Looking ahead, despite macroeconomic pressures and elevated costs, demand for retail real estate remains firm, partly due to constrained new supply amid high construction expenses. This environment positions SmartCentres well to benefit, especially given its robust development pipeline of approximately 87 million square feet, including about 0.8 million square feet currently under construction.
Given its stable occupancy, strong tenant mix, and long-term growth initiatives, SmartCentres appears well-positioned to continue delivering reliable monthly income, making it an attractive choice for investors seeking consistent passive income.
Pizza Pizza Royalty
Another attractive monthly-paying Canadian dividend stock offering a yield above 6% is Pizza Pizza Royalty (TSX:PZA). The company operates 694 Pizza Pizza restaurants and 100 Pizza 73 locations through its franchise network and generates revenue by collecting royalties based on franchisee sales. This asset-light model insulates its financials from direct exposure to rising input costs, such as food prices and labour wages.

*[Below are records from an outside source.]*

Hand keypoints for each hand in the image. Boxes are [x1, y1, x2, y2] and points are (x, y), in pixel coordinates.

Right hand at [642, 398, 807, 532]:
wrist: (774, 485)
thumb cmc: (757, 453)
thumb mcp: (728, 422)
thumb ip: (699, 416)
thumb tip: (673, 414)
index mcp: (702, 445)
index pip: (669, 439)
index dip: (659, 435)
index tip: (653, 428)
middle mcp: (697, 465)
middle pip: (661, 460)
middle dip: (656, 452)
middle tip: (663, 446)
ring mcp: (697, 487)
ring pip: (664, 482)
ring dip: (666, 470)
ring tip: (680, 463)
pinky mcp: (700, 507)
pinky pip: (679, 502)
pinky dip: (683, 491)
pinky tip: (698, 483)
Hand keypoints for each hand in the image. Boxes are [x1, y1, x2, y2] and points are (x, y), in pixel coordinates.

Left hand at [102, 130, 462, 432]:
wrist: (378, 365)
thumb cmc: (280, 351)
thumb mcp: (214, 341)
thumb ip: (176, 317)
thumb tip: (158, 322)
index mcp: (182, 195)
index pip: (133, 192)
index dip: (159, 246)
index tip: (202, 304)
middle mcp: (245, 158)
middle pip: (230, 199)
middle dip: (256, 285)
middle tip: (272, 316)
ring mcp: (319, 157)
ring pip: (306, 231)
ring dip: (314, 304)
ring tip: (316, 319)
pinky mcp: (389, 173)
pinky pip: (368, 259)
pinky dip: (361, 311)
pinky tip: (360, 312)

Additionally, the company aims to provide stable, predictable returns by maintaining consistent monthly distributions despite the restaurant industry’s seasonal nature. Its current monthly payout of $0.0775 per share yields 6.03% on a forward basis.
Looking ahead, PZA continues to expand its footprint and expects to grow its traditional restaurant count by 2–3% this year. At the same time, ongoing initiatives – including menu innovation, enhancements to its digital ordering experience, and a continued focus on restaurant renovations – are likely to support same-store sales growth.
Given these strategic initiatives and the stability of its royalty-based revenue model, PZA appears well-positioned to sustain its dividend payouts in the coming years, making it an excellent choice for income-focused investors.